According to an inspector general report released this week, retailers registered with Social Security numbers matching those of dead people redeemed more than $2 billion in food stamp benefits.
The U.S. Department of Agriculture’s inspector general reviewed billions of transactions through the Supplemental Nutrition Assistance Program (SNAP), also known as food stamps.

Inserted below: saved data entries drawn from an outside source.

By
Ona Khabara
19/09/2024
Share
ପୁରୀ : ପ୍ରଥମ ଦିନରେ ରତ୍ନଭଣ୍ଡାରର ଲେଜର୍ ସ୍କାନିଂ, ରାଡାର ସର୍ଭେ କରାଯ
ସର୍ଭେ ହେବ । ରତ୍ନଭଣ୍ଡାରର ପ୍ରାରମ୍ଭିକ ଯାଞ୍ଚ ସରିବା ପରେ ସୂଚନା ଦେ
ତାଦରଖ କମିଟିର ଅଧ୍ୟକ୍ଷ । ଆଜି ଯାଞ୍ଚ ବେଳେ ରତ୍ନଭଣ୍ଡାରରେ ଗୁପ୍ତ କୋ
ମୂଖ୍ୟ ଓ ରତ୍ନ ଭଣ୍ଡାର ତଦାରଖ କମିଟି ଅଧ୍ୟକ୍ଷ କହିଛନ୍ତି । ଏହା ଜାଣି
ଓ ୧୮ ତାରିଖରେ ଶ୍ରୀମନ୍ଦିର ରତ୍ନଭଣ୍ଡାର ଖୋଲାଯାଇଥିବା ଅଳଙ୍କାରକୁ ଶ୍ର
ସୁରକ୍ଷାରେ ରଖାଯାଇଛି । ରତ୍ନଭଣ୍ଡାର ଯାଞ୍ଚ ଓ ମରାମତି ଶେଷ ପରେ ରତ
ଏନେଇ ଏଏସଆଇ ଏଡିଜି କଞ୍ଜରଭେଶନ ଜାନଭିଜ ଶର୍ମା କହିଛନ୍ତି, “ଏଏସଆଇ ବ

It found that thousands of stores authorized to accept food stamps were using the Social Security numbers of deceased persons.
“We found that 3,394 authorized SNAP (Supplemental Nutrition Assistance Program) retailers used Social Security Numbers (SSN) that matched SSNs of deceased people,” the U.S. Department of Agriculture’s inspector general said.

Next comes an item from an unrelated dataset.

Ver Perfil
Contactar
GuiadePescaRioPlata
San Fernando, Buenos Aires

Between October 2013 and June 2015, the inspector general identified 3,394 stores owned by 1,819 people who were using SSNs listed on the Social Security Administration’s Death Master File.

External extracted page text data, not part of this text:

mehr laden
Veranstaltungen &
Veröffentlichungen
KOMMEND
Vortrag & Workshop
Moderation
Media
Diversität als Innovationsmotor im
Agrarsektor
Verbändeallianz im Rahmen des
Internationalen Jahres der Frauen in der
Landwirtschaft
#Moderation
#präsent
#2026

Another 193 retailers listed owners who were not at least 18 years of age, the report showed.
An average of 46 million Americans receive food stamps every month through the food stamp program, which costs $70 billion per year.
The government says it is now reviewing the 1,819 owners using the SSNs of dead people.
Without accurate information, the nation’s Food and Nutrition Service (FNS) does not have a guarantee that retailers are who they claim to be, the report said, which could “leave the program open to abuse by disqualified individuals and others wishing to hide their identity for possible fraudulent purposes,” and the FNS could have little recourse to take action.